Of the cleartext protocols in use, can you perform any other dirty tricks using insertion attacks? The more nasty and clever they are, the better.
3.
Here is my filter:
#it's using TCP protocol from soruce 80 (bob's port)
if (ip.proto == TCP && tcp.src == 80) {
# replace FZCO with OWND
replace("FZCO", "OWND");
# replace $ with $300
replace("$", "$300");
}
This filter basically replaces FZCO and OWND. It also replaces any $ with $300, so anyone would see the number $x as $300x.
MITM Tasks
What configuration elements did you have to change?
Copy and paste some of this data into a text file and include it in your submission materials.
Why doesn't it work to use tcpdump to capture this "decrypted" data?
For this exploit to work, it is necessary for users to blindly "click OK" without investigating the certificate issues.

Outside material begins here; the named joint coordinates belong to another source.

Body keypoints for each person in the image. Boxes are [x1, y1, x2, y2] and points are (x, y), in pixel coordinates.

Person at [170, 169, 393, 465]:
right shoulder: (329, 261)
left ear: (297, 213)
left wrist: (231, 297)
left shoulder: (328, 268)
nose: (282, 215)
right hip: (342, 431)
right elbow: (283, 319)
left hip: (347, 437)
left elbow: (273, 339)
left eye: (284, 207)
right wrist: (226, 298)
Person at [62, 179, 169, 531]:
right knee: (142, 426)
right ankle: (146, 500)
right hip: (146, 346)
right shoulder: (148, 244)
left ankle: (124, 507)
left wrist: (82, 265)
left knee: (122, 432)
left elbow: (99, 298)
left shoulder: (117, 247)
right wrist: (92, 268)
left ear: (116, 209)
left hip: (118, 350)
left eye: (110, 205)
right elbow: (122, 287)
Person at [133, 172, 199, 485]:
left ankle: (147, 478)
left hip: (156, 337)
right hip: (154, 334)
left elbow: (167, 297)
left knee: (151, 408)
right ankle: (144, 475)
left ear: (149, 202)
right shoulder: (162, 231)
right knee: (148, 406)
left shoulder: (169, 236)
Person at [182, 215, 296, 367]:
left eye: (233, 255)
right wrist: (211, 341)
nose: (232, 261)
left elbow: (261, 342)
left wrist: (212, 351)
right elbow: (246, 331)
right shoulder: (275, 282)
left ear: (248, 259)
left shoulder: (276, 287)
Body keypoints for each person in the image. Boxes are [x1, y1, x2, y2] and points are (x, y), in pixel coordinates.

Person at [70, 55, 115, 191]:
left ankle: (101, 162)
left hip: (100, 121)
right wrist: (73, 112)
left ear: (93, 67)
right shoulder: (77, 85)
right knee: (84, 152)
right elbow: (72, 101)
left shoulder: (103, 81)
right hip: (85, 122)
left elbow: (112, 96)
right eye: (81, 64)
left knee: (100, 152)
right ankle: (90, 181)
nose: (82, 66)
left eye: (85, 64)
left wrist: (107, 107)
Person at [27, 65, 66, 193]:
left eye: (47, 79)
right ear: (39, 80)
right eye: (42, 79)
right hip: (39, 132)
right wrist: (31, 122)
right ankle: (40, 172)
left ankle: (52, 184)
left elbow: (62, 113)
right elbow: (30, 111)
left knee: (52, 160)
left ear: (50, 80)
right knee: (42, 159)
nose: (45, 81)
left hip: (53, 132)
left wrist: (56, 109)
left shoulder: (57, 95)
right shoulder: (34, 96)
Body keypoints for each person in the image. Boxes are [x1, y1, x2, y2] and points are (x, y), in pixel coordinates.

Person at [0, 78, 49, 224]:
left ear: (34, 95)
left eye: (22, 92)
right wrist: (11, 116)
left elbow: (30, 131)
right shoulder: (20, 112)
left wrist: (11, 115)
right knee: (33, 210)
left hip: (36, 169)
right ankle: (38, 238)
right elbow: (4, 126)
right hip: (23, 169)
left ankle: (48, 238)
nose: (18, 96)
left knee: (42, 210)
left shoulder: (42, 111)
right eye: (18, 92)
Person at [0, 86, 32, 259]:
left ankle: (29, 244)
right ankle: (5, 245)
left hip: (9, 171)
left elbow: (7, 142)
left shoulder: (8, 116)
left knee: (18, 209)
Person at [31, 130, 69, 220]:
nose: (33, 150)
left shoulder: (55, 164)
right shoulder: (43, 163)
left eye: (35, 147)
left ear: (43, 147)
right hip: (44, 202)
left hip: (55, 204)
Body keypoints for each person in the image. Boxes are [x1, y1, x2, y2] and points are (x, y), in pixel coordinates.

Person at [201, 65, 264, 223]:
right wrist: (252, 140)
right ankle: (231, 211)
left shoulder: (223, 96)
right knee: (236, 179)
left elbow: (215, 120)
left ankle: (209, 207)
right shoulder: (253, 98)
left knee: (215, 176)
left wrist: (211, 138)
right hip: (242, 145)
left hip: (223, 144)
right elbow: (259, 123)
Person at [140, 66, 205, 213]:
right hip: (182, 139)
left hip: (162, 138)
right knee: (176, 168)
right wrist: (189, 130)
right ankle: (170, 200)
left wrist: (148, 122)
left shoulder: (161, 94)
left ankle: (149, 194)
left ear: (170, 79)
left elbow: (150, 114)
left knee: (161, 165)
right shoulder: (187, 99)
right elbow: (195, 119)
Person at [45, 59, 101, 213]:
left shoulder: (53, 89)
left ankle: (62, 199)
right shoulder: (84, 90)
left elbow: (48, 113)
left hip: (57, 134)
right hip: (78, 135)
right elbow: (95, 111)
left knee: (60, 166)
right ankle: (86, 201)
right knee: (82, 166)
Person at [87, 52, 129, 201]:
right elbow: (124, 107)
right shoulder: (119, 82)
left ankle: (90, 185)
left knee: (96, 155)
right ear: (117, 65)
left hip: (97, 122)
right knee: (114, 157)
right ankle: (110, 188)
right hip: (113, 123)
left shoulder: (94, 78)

Why is this necessary?
What is the encrypted data they're hiding?
4. The part of the configuration that I changed was this part:
# if you use iptables:
redir_command_on = “iptables -t nat -A PREROUTING -i %iface -p tcp –dport %port -j REDIRECT –to-port %rport”
redir_command_off = “iptables -t nat -D PREROUTING -i %iface -p tcp –dport %port -j REDIRECT –to-port %rport”
I uncommented those parts that were previously commented out.
I also changed this part:
#ec_uid = 65534 # nobody is the default
#ec_gid = 65534 # nobody is the default
to:
ec_uid = 0
ec_gid = 0
Some of the data I found was:
564 INT. INNER CHAMBER OF MCP
Over Dumont's shoulder, with a view of the MCP. Zoom IN on MCP face.
MCP
Welcome!
565 EXT. CARRIER BRIDGE
Flynn and Yori race into view. We can see two of the memory guards
in a de-rezzed, two dimensional state, disappearing completely in
the course of this scene. Flynn runs to Sark's position, looking out the window
If the users don't "click OK", it wont allow the user to access those webpages/ share the certificates.
If that happens, the data will not be sent over and the hacker wont be able to steal the information.
Tcpdump doesn't capture the decrypted data because it isn't compiled with cryptography enabled.
After Google'ing the data I found, I know that the information they're hiding is the Tron screenplay.